Carry on the forum thread about New York's red-light district from its last line.

● **SOURCE TEXT**
=====
# New York's Red-Light District in Photos



## Firky (Mar 20, 2013)

Good socio-documentive photos, exploitative or seeking redemption?

A Wall Street trader quits his job to roam the toughest streets of the Bronx. 






Daphenie Hill, 22, called “Beauty,” was born and raised in Oklahoma. She was brought to New York by a pimp who promised her she could "make some mad money." She has since had nine pimps: "Got my first black eye from one, another punched me in mouth, but this guy is good to me."





 Manny Quiles is a former pro boxer from Connecticut, now an addict living in a homeless shelter. Manny's career ended after several injuries left him with a right eye that is unable to focus. Unable to fight, with little other skills, he found himself homeless and turned to heroin.





Michael and Pam smoking crack in the small crawl space under the expressway where they live.
=====
● **GIVEN DATA**

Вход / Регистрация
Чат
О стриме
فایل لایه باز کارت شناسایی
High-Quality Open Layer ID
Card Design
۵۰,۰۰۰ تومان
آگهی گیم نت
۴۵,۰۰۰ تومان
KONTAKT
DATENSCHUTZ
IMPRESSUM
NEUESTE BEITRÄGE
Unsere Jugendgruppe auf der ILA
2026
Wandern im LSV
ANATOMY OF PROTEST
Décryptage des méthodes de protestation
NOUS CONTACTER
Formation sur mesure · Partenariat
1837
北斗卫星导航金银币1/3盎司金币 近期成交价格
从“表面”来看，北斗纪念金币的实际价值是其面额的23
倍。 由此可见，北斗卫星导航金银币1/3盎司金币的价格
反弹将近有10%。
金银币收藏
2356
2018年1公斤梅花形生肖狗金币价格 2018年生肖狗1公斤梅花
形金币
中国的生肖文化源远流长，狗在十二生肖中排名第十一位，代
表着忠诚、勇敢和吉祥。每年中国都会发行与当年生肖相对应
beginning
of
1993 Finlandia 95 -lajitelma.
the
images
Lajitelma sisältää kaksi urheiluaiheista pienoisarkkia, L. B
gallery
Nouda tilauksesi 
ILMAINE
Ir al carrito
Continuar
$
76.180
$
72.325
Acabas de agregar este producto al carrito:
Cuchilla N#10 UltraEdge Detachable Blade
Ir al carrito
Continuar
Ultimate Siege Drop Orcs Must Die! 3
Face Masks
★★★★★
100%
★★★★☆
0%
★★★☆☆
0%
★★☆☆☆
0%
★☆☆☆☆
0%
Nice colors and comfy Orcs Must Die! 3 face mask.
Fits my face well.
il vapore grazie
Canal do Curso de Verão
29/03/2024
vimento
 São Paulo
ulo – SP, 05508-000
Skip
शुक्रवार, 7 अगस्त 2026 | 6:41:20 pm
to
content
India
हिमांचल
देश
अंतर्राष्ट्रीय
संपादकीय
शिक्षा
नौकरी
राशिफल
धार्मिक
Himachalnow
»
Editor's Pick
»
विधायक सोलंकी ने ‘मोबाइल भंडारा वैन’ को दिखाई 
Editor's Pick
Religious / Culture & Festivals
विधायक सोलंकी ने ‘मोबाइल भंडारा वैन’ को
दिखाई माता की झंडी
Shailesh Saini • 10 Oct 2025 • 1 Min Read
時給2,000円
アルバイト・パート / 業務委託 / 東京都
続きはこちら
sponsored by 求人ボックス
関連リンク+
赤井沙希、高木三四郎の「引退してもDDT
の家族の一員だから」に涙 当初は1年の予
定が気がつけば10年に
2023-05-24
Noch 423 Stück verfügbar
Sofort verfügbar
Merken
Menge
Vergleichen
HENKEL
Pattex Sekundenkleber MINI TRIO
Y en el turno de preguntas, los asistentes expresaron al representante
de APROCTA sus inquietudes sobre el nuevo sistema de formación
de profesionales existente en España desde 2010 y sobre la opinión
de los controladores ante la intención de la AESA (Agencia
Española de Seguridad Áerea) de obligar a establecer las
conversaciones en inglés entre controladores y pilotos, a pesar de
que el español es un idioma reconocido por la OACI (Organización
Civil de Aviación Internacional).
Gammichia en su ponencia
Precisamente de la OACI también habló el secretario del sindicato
=====
● **RESULT FOR THIS EXERCISE**
Michael’s new home, a crawl space he lovingly called “my cave.” At just slightly over five feet, Michael can get in and out of the space in seconds. “The police are like you,” he said to Arnade, “big and lazy. They are not, I repeat, not going to find me.”





This photo is the first in an ongoing series in which Arnade asked subjects to show the objects they carried for self defense. Weapon: Railroad spike. Used it?  "No, but I will. Hit a john right upside the head."





Vanessa, 35, had three children with an abusive husband. She "lost her mind, started doing heroin," after losing the children, who were taken away. The drugs led to homelessness and prostitution. When Arnade asked her how she wanted to be described, a friend jumped in. "She's the sweetest woman I know. She will give you the shirt off her back, if she has one on."




Erik and Sonia.  “I have already destroyed myself,” said Erik. “I can’t walk by a corner with a pocket of money and not buy dope.”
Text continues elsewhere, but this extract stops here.